Le qua­trième chapitre ferait alors place à un penseur inat­tendu, et aujourd’hui presque oublié. Quelqu’un qui a incarné l’êthos cri­tique dont il est question ici de manière exem­plaire, quoique dans une tra­dition rad­i­calement dif­férente. Dans les années 1930 et 1940, Jacques Mar­itain a engagé une lutte avec lui-même pour trans­figurer la manière dont un philosophe thomiste était censé penser des thèmes tels que la démoc­ratie, l’antisémitisme ou les droits de l’homme — une tâche véri­ta­blement cri­tique parce qu’elle requérait, comme chez Descartes, une laborieuse géologie du soi. L’un des moments clés de ce travail cri­tique de soi sur soi cor­re­spond avec une polémique très peu connue entre Mar­itain et le Père Ignacio Menéndez-Reigada, auteur en 1936 d’un texte qui, en se faisant le porte-parole de la position de la hiérarchie catholique espagnole, défend sans hési­tation le nation­alisme de Fran­cisco Franco, et définit sa guerre contre le Frente Popular comme « la guerra màs santa de la his­toria ». Une nou­velle « croisade », en somme, et même plus « sainte » que celles du Moyen Âge ! Encouragés par la lettre ency­clique contre le com­mu­nisme athée où Pie XI dénonçait les « hor­reurs » commis par les com­mu­nistes espag­noles, le premier juin 1937 les évêques espagnols signent une lettre col­lective qui rend officiel leur soutien à Franco. Ce même jour, une voix catholique — une seule — se lève : Mar­itain signe un article dans la NRF où il décon­struit les thèses de Menéndez-Reigada et sou­tient, non seulement que la guerre de Franco contre le Frente Popular n’est pas une guerre sainte, mais de manière encore plus rad­icale que la notion même de guerre sainte n’a plus aucun rôle à jouer dans le monde con­tem­porain. La guerre, c’est un fait ter­restre. Il n’est pas pos­sible de la sanc­tifier — même le pape n’aurait pas le droit de le faire ! La guerre civile espagnole, loin d’être une guerre sainte, est une « guerre d’extermination » qu’il faut arrêter au plus vite. Bien entendu, aux yeux de Rome et de la plupart des évêques du monde entier, Mar­itain devient un dan­gereux communiste.

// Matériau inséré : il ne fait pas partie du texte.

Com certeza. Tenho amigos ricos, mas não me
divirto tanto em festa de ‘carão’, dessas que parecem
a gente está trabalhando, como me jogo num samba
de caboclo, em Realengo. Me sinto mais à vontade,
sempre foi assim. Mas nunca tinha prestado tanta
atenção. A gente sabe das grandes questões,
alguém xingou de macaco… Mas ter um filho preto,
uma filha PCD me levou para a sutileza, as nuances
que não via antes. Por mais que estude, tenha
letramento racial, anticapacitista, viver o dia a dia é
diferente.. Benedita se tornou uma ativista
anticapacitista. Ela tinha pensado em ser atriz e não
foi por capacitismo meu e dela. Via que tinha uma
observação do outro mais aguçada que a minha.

The final chapter of the book would make room for some auto­bi­o­graphical ele­ments. It would start with my younger self, ten years ago, writing two MA theses: one on Fou­cault and one on Mar­itain. When asked why I was working on these two thinkers that everybody con­sidered as totally incom­patible, I have always found myself unable to artic­ulate in clear terms the intu­ition that yes, they do have some­thing in common! To describe this some­thing, I now suggest to use the concept of “genealogical resis­tance”: a radical form of critical practice directed first and foremost against one’s most cher­ished beliefs, against one’s culture and values, against one’s identity. No doubt this practice requires courage, as Fou­cault strongly empha­sizes in his analysis of ancient par­rhesia. However, this courage is not to be thought of in terms of heroism: we all expe­ri­enced it, in one form or another, in our work and everyday life. I would like to argue that it is now time to actively cul­tivate it, as a pra­tique réfléchie con­stantly pre­venting us from remaining the same.